Data provided below:

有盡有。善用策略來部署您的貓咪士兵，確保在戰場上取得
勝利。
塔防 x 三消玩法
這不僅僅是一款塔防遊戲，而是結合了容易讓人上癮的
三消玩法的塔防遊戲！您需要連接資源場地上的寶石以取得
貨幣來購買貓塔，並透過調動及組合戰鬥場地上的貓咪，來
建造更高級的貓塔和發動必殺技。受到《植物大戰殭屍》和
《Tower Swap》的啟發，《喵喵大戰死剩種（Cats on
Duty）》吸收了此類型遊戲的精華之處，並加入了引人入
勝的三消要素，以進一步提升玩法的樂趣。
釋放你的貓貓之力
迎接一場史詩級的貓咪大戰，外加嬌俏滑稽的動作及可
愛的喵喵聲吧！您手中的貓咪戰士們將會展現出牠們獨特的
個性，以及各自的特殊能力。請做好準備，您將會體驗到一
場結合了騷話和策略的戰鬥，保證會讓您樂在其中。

End of Data provided.

■ **Exercise details**
Output all of the data again, exactly.

■ **Completed task**
有盡有。善用策略來部署您的貓咪士兵，確保在戰場上取得
勝利。
塔防 x 三消玩法
這不僅僅是一款塔防遊戲，而是結合了容易讓人上癮的
三消玩法的塔防遊戲！您需要連接資源場地上的寶石以取得
貨幣來購買貓塔，並透過調動及組合戰鬥場地上的貓咪，來
建造更高級的貓塔和發動必殺技。受到《植物大戰殭屍》和
《Tower Swap》的啟發，《喵喵大戰死剩種（Cats on
Duty）》吸收了此類型遊戲的精華之處，並加入了引人入
勝的三消要素，以進一步提升玩法的樂趣。
釋放你的貓貓之力
迎接一場史詩級的貓咪大戰，外加嬌俏滑稽的動作及可
愛的喵喵聲吧！您手中的貓咪戰士們將會展現出牠們獨特的
個性，以及各自的特殊能力。請做好準備，您將會體驗到一
場結合了騷話和策略的戰鬥，保證會讓您樂在其中。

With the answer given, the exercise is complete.